Results: Nine themes were identified on the impact to social worker’s employment status: increased work-load; loss of employment; redeployment to new settings; early retirement; concern for personal health and safety; social workers in private practice seeing fewer clients; personal caregiving responsibilities; limiting recent graduates’ employment potential and social workers experiencing new opportunities. There were five themes on the impact on social work practice: clients with increasing complexities; challenges with transition to virtual care; benefits with transition to virtual care; adapting in-person services and personal well-being.

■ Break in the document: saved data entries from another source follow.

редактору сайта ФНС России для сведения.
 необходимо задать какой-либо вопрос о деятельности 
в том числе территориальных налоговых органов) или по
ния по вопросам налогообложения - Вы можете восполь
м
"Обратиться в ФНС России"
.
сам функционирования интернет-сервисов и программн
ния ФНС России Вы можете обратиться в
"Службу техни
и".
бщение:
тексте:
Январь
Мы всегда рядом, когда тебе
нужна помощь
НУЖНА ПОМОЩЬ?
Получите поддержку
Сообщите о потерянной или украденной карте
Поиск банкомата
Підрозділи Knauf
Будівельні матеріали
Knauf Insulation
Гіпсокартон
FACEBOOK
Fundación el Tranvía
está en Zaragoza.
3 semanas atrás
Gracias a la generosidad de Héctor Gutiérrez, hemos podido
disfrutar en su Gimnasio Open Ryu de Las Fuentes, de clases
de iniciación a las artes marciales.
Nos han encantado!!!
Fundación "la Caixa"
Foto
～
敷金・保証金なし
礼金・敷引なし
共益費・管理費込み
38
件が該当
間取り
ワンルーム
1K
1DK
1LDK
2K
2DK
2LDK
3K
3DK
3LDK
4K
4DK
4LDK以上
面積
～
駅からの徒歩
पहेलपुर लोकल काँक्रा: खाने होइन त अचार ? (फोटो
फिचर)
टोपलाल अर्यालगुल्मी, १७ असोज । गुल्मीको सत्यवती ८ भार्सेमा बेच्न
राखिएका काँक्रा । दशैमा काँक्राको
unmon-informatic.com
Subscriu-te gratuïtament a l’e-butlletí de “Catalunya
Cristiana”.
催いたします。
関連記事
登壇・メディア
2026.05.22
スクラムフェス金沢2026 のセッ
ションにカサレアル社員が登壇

Conclusions/Implications: The demand for social work services increased during the COVID-19 pandemic. Despite the many challenges presented by the pandemic as to how to deliver services, social workers continued to provide essential services to individuals, families and communities. Social workers rapidly adopted technologies in practice in an astounding way. Whilst social workers have seen some positive outcomes in innovative approaches for service delivery, social workers have also experienced personal and professional burdens. Stress, fatigue and burnout were some of the costs of caring incurred by social workers. We need to nurture collaborative professional communities, now more than ever, to ensure the well-being of social workers for the duration of the pandemic and beyond.